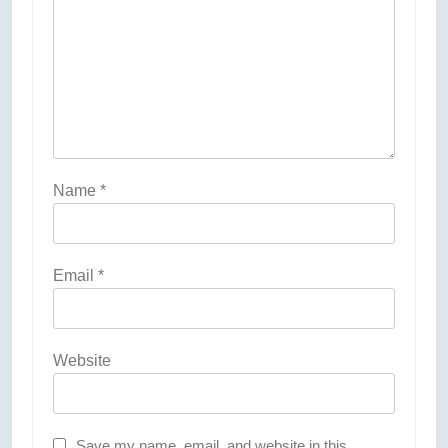
Name
*
Email
*
Website
Save my name, email, and website in this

■ Problem details ■
Print the material word for word without images.

■ Finished task ■
Name
*
Email
*
Website
Save my name, email, and website in this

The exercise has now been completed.